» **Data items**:
++++++++

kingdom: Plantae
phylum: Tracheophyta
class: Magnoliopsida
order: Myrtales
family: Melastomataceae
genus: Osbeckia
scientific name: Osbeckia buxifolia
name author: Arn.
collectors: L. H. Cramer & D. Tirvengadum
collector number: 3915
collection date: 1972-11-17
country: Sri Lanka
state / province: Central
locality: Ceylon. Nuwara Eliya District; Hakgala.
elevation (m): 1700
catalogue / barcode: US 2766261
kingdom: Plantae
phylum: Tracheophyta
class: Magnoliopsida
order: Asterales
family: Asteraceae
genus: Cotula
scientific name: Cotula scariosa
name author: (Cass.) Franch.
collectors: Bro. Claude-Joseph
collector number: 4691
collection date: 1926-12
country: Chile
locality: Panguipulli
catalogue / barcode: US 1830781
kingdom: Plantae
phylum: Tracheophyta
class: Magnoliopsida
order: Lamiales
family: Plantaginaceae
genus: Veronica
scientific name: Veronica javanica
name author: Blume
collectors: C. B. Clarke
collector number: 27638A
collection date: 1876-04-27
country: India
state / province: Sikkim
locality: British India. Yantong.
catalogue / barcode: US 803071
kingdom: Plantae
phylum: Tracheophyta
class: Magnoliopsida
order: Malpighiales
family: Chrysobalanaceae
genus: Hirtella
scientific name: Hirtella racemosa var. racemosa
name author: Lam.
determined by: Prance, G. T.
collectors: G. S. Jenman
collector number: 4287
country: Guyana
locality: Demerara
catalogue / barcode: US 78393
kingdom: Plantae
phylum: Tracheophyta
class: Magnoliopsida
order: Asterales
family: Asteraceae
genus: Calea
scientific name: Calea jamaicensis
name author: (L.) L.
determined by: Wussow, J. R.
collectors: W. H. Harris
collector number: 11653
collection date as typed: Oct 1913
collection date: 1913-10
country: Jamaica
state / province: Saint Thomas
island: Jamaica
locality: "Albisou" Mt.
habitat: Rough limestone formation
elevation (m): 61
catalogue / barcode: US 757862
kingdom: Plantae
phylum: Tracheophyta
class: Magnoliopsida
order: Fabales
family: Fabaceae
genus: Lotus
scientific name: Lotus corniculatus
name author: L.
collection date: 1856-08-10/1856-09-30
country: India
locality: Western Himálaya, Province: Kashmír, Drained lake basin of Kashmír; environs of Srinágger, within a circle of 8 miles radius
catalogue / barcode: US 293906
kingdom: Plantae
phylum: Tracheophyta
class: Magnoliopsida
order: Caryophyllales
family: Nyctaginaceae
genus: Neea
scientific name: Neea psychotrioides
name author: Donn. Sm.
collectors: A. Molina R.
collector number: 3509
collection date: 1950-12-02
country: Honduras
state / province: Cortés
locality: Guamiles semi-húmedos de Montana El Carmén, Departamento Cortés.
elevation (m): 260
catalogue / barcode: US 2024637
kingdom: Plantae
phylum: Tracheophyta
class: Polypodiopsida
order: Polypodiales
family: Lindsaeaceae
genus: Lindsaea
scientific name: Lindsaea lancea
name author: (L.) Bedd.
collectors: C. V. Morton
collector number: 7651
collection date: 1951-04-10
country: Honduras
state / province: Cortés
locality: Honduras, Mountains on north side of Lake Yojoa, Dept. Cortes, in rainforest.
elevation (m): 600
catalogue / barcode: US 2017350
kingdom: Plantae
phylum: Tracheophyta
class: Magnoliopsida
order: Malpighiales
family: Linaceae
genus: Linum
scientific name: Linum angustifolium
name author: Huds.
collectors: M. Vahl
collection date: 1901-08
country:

++++++++

» **Stated problem**: Copy out every row above word for word, with no changes.

» **Task solution**:
kingdom: Plantae
phylum: Tracheophyta
class: Magnoliopsida
order: Myrtales
family: Melastomataceae
genus: Osbeckia
scientific name: Osbeckia buxifolia
name author: Arn.
collectors: L. H. Cramer & D. Tirvengadum
collector number: 3915
collection date: 1972-11-17
country: Sri Lanka
state / province: Central
locality: Ceylon. Nuwara Eliya District; Hakgala.
elevation (m): 1700
catalogue / barcode: US 2766261
kingdom: Plantae
phylum: Tracheophyta
class: Magnoliopsida
order: Asterales
family: Asteraceae
genus: Cotula
scientific name: Cotula scariosa
name author: (Cass.) Franch.
collectors: Bro. Claude-Joseph
collector number: 4691
collection date: 1926-12
country: Chile
locality: Panguipulli
catalogue / barcode: US 1830781
kingdom: Plantae
phylum: Tracheophyta
class: Magnoliopsida
order: Lamiales
family: Plantaginaceae
genus: Veronica
scientific name: Veronica javanica
name author: Blume
collectors: C. B. Clarke
collector number: 27638A
collection date: 1876-04-27
country: India
state / province: Sikkim
locality: British India. Yantong.
catalogue / barcode: US 803071
kingdom: Plantae
phylum: Tracheophyta
class: Magnoliopsida
order: Malpighiales
family: Chrysobalanaceae
genus: Hirtella
scientific name: Hirtella racemosa var. racemosa
name author: Lam.
determined by: Prance, G. T.
collectors: G. S. Jenman
collector number: 4287
country: Guyana
locality: Demerara
catalogue / barcode: US 78393
kingdom: Plantae
phylum: Tracheophyta
class: Magnoliopsida
order: Asterales
family: Asteraceae
genus: Calea
scientific name: Calea jamaicensis
name author: (L.) L.
determined by: Wussow, J. R.
collectors: W. H. Harris
collector number: 11653
collection date as typed: Oct 1913
collection date: 1913-10
country: Jamaica
state / province: Saint Thomas
island: Jamaica
locality: "Albisou" Mt.
habitat: Rough limestone formation
elevation (m): 61
catalogue / barcode: US 757862
kingdom: Plantae
phylum: Tracheophyta
class: Magnoliopsida
order: Fabales
family: Fabaceae
genus: Lotus
scientific name: Lotus corniculatus
name author: L.
collection date: 1856-08-10/1856-09-30
country: India
locality: Western Himálaya, Province: Kashmír, Drained lake basin of Kashmír; environs of Srinágger, within a circle of 8 miles radius
catalogue / barcode: US 293906
kingdom: Plantae
phylum: Tracheophyta
class: Magnoliopsida
order: Caryophyllales
family: Nyctaginaceae
genus: Neea
scientific name: Neea psychotrioides
name author: Donn. Sm.
collectors: A. Molina R.
collector number: 3509
collection date: 1950-12-02
country: Honduras
state / province: Cortés
locality: Guamiles semi-húmedos de Montana El Carmén, Departamento Cortés.
elevation (m): 260
catalogue / barcode: US 2024637
kingdom: Plantae
phylum: Tracheophyta
class: Polypodiopsida
order: Polypodiales
family: Lindsaeaceae
genus: Lindsaea
scientific name: Lindsaea lancea
name author: (L.) Bedd.
collectors: C. V. Morton
collector number: 7651
collection date: 1951-04-10
country: Honduras
state / province: Cortés
locality: Honduras, Mountains on north side of Lake Yojoa, Dept. Cortes, in rainforest.
elevation (m): 600
catalogue / barcode: US 2017350
kingdom: Plantae
phylum: Tracheophyta
class: Magnoliopsida
order: Malpighiales
family: Linaceae
genus: Linum
scientific name: Linum angustifolium
name author: Huds.
collectors: M. Vahl
collection date: 1901-08
country:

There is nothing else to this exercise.